Oigo otro grito tras las paredes y mientras la sangre inunda mi cuerpo. Se ha roto algo. No tiene buena pinta. Los médicos dirigen las tijeras, las pinzas y el láser en direcciones contrarias. No entiendo lo que están haciendo. El páncreas resalta en azul sobre el lago de sangre. ¿Por qué no lo….? Una aguja me traspasa el cuello. ¿Qué…? Se me caen los párpados. ¿Me quieren dormir porque me estoy muriendo? Un quejido sale de mi garganta. No pueden…

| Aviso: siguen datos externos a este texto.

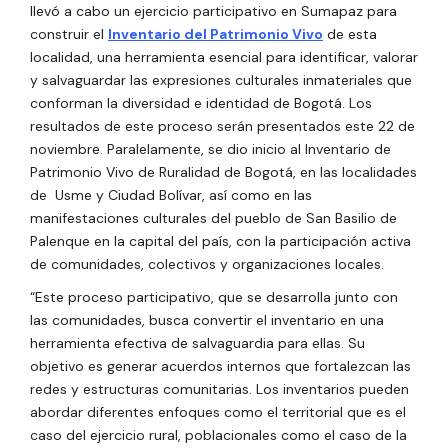
llevó a cabo un ejercicio participativo en Sumapaz para
construir el
Inventario del Patrimonio Vivo
de esta
localidad, una herramienta esencial para identificar, valorar
y salvaguardar las expresiones culturales inmateriales que
conforman la diversidad e identidad de Bogotá. Los
resultados de este proceso serán presentados este 22 de
noviembre. Paralelamente, se dio inicio al Inventario de
Patrimonio Vivo de Ruralidad de Bogotá, en las localidades
de Usme y Ciudad Bolívar, así como en las
manifestaciones culturales del pueblo de San Basilio de
Palenque en la capital del país, con la participación activa
de comunidades, colectivos y organizaciones locales.
“Este proceso participativo, que se desarrolla junto con
las comunidades, busca convertir el inventario en una
herramienta efectiva de salvaguardia para ellas. Su
objetivo es generar acuerdos internos que fortalezcan las
redes y estructuras comunitarias. Los inventarios pueden
abordar diferentes enfoques como el territorial que es el
caso del ejercicio rural, poblacionales como el caso de la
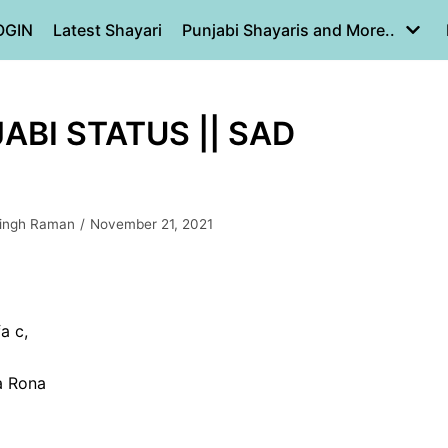
OGIN
Latest Shayari
Punjabi Shayaris and More..
ABI STATUS || SAD
Singh Raman
November 21, 2021
a c,
a Rona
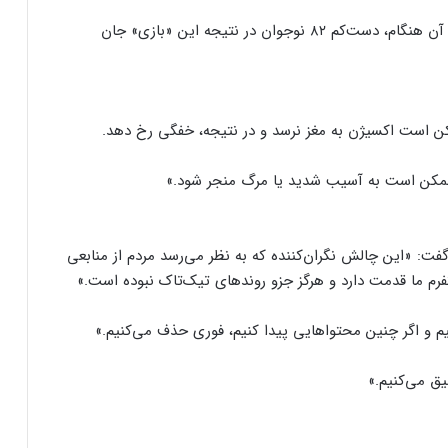
طبق مطالعه‌ای که این نهاد تنظیم مقررات انجام داد، در آن هنگام، دست‌کم ۸۲ نوجوان در نتیجه این «بازی» جان
۶ نکته مهم برای حفظ امنیت شخصی در
رسانه‌های اجتماعی
ن است اکسیژن به مغز نرسد و در نتیجه، خفگی رخ دهد.
مکن است به آسیب شدید یا مرگ منجر شود.»
آیا واقعا تیک‌تاک در آمریکا سانسور می‌شود؟
فت: «این چالش نگران‌کننده که به نظر می‌رسد مردم از منابعی
رقبای جدید تیک‌تاک در Bluesky؛ دنیای
ویدیوهای کوتاه در حال تغییر است
تفرم ما قدمت دارد و هرگز جزو روندهای تیک‌تاک نبوده است.»
م و اگر چنین محتواهایی پیدا کنیم، فوری حذف می‌کنیم.»
یوتیوب قابلیت “صدای ثابت” را عرضه کرد
میق می‌کنیم.»
آغاز تحقیقات از ایکس به اتهام سوگیری
الگوریتمی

Despierto muy despacio y tardo un buen rato en descubrir dónde y cuándo estoy. Es la misma sala en la que esperaba antes de la operación. Ahí están mis padres, en la misma postura pero con actitud muy diferente. Abrazados, ahora los dos me miran. Sonrío y no me reprimo por ello. Sonrío mucho y acabo riéndome a carcajadas. Se levantan. Cuando me abrazan. noto un pinchazo de dolor en el lugar donde debe de estar mi páncreas azul, pero lo sobrellevo sin decir nada.

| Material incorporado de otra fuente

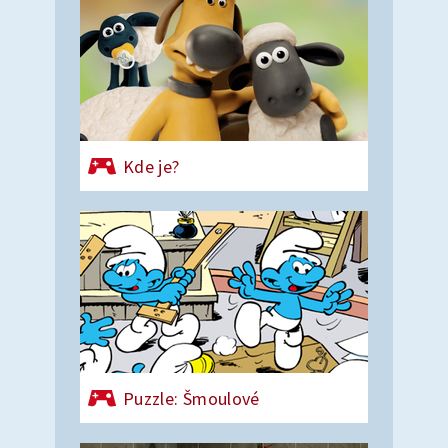
Kde je?
Puzzle: Šmoulové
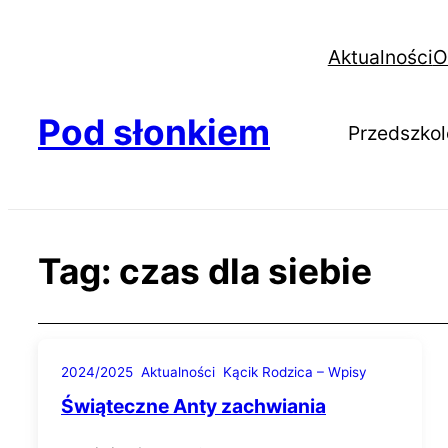
Aktualności
O
Pod słonkiem
Przedszkol
Tag:
czas dla siebie
2024/2025
Aktualności
Kącik Rodzica – Wpisy
Świąteczne Anty zachwiania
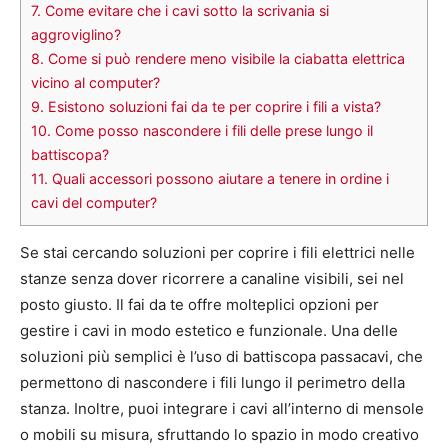
7.
Come evitare che i cavi sotto la scrivania si
aggroviglino?
8.
Come si può rendere meno visibile la ciabatta elettrica
vicino al computer?
9.
Esistono soluzioni fai da te per coprire i fili a vista?
10.
Come posso nascondere i fili delle prese lungo il
battiscopa?
11.
Quali accessori possono aiutare a tenere in ordine i
cavi del computer?
Se stai cercando soluzioni per coprire i fili elettrici nelle
stanze senza dover ricorrere a canaline visibili, sei nel
posto giusto. Il fai da te offre molteplici opzioni per
gestire i cavi in modo estetico e funzionale. Una delle
soluzioni più semplici è l’uso di battiscopa passacavi, che
permettono di nascondere i fili lungo il perimetro della
stanza. Inoltre, puoi integrare i cavi all’interno di mensole
o mobili su misura, sfruttando lo spazio in modo creativo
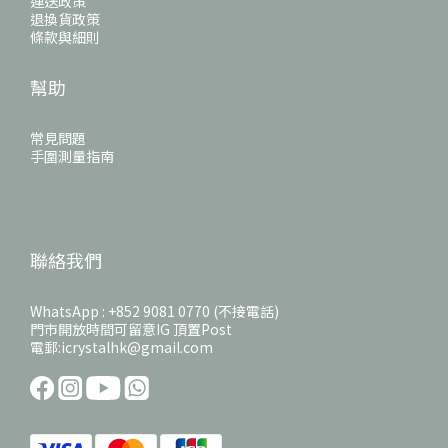
運送政策
退換貨政策
條款與細則
幫助
常見問題
手圍測量指南
聯絡我們
WhatsApp : +852 9081 0770 (不接電話)
門市開放時間可留意IG 頂置Post
電郵:icrystalhk@gmail.com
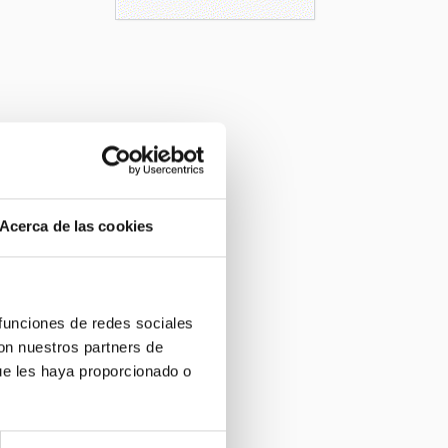
Acerca de las cookies
 funciones de redes sociales
con nuestros partners de
ue les haya proporcionado o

Me ayudan a incorporarme en la camilla. Tras llorar y besarnos, me devuelven el móvil que pedí que pusieran fuera de mi alcance durante el ingreso en el hospital. Lo cojo con manos temblorosas y lo enciendo. Se vuelve loco recibiendo notificaciones. Después de un minuto, abro la aplicación y me dispongo por fin a pasarme el Candy Crush 8.0.